Lors du Conseil du gouvernement tenu ce jeudi, le ministre de la Jeunesse, de la Culture et de la Communication, Mehdi Bensaid, a annoncé le retrait du projet de décret-loi n° 2.26.135, portant création d’une commission spéciale chargée de la gestion du secteur de la presse et de l’édition. Cette décision a suscité un large débat dans les milieux professionnels et juridiques, ramenant la discussion sur les mécanismes de régulation du secteur à sa phase initiale.
Selon des sources concordantes, le retrait a été motivé par l’absence de besoin urgent de créer cette commission à ce stade, surtout dans un contexte où le processus de réorganisation institutionnelle du secteur de la presse progresse au travers du nouveau projet de loi dont la procédure législative va bientôt reprendre.
Dans ce cadre, le Conseil du gouvernement a approuvé le projet de loi n° 09.26, relatif à la réorganisation du Conseil national de la presse, afin de se conformer aux effets de la décision de la Cour constitutionnelle concernant le cadre légal du Conseil, et en tenant compte des observations émises par le juge constitutionnel.
Cette décision intervient après des débats professionnels et juridiques concernant la nécessité d’instaurer des mécanismes transitoires, alors que les justifications objectives pour la création d’une nouvelle commission faisaient défaut. Des sources proches du ministre ont confirmé que le gouvernement avait choisi de rejeter le projet de décret-loi, tandis que le ministre Bensaid a insisté sur le retrait du texte, en réponse, selon certains observateurs, aux pressions du corps professionnel et pour préserver l’autonomie de la profession journalistique.

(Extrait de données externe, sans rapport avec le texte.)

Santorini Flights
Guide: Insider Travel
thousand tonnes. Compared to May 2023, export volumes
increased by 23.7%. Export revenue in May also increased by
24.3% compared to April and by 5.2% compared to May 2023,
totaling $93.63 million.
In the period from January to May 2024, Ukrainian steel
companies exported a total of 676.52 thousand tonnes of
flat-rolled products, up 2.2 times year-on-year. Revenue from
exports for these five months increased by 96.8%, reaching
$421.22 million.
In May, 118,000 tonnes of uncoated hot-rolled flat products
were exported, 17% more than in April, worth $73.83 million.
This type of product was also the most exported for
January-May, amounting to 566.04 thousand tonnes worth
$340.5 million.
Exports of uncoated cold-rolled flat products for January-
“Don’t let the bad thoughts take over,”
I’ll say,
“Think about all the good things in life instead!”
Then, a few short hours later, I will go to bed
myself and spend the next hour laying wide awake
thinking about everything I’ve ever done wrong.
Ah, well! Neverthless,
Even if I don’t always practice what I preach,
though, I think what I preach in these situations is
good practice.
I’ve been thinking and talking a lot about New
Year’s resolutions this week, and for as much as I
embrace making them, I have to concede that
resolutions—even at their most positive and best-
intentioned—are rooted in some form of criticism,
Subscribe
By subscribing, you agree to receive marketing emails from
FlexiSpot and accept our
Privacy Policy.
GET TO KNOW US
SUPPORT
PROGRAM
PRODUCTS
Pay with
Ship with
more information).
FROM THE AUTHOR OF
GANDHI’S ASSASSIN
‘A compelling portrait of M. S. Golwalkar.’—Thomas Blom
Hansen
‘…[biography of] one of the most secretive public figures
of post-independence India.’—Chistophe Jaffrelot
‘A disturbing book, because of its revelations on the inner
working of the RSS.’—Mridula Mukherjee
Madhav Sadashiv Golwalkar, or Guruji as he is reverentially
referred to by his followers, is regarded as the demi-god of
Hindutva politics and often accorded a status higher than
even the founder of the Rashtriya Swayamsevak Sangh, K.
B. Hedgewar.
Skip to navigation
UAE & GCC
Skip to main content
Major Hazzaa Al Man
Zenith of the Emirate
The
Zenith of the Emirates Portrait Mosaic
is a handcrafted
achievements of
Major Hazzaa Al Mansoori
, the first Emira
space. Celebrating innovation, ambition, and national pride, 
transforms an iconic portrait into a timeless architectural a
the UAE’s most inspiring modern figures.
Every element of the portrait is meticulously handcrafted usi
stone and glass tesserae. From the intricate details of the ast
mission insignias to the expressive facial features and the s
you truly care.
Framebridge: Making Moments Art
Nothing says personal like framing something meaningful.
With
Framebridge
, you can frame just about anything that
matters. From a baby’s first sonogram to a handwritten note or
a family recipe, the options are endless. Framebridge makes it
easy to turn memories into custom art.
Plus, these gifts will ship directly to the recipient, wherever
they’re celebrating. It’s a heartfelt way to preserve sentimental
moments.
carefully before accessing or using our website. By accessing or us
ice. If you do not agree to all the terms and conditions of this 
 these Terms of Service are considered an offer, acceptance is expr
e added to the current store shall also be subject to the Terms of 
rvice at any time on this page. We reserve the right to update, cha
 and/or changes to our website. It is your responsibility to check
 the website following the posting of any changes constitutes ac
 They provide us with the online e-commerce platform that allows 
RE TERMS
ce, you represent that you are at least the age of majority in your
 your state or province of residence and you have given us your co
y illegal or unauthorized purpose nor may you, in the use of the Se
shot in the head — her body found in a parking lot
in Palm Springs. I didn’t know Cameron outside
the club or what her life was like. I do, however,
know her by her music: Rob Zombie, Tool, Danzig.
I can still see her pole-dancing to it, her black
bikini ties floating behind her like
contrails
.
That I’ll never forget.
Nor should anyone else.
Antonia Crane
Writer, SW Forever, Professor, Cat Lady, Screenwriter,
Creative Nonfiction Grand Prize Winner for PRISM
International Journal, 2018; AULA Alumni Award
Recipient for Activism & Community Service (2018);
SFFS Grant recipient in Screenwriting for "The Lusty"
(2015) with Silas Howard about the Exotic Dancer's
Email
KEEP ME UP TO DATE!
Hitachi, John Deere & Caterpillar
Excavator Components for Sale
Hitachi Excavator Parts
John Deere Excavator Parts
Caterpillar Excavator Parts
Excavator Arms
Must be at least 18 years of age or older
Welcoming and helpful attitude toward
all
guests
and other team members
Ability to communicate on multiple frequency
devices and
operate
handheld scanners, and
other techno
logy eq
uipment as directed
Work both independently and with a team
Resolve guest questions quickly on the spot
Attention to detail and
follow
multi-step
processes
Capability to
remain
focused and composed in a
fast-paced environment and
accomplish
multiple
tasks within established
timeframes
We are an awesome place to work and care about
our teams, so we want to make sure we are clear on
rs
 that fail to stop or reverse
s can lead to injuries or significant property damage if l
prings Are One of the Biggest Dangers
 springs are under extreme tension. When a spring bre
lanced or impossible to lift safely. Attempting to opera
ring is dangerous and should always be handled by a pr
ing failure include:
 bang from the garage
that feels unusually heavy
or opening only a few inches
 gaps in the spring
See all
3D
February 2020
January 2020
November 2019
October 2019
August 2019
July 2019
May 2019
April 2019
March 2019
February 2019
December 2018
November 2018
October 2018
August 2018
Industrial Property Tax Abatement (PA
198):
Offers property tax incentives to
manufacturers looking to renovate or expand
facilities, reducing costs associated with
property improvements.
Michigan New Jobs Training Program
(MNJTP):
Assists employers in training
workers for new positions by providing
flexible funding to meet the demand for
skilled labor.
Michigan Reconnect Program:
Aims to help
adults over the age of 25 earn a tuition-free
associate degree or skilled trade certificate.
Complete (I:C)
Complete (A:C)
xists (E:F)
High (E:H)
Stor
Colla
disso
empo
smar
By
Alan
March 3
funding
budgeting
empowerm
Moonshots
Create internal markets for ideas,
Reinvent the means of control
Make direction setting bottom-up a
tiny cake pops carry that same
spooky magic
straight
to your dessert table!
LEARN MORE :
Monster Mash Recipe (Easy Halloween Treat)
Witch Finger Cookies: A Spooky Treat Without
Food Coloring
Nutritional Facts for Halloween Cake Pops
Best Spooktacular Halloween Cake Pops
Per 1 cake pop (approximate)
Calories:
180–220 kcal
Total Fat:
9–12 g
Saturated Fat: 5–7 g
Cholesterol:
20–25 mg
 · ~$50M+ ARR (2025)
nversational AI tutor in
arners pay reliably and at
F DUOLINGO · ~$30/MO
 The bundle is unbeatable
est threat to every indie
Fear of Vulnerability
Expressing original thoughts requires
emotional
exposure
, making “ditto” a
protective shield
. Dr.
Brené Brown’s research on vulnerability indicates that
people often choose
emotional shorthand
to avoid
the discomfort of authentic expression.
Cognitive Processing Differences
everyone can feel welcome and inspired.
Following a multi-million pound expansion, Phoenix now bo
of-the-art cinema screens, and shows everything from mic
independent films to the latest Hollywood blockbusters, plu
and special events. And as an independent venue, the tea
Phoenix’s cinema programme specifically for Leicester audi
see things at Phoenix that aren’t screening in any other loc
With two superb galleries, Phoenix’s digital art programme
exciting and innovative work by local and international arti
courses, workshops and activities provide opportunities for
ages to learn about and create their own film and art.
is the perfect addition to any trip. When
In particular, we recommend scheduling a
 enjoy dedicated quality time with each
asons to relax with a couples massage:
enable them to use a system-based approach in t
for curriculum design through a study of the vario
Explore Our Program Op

Interrogé sur la raison d’inscrire ce texte à l’ordre du jour du Conseil du gouvernement alors qu’il allait être retiré, la source proche du ministre a expliqué que la Secrétariat Général du gouvernement est responsable de l’élaboration de l’ordre du jour, et que l’inscription au programme s’inscrit dans le cadre d’une coordination et d’une consultation avec les secteurs gouvernementaux concernés, sans préjuger des décisions finales.
Cette démarche intervient à un moment où les spéculations sur le contenu des débats au sein du Conseil du gouvernement se multiplient, notamment après l’inscription du projet au programme et la décision de le retirer, alors que les professionnels ont clairement exprimé leur refus de toute intervention d’instances externes dans la gestion de leurs affaires, afin de préserver la sécurité et l’autonomie du secteur.
Selon la même source, il est probable que la validité des cartes professionnelles des journalistes soit prolongée, afin de garantir la continuité de l’exercice de leur profession sans interruption, jusqu’à l’achèvement des réformes légales et organisationnelles concernant le Conseil national de la presse et le secteur de la presse et de l’édition dans son ensemble. Cette mesure illustre clairement que la création d’une nouvelle commission n’est pas justifiée dans la situation actuelle.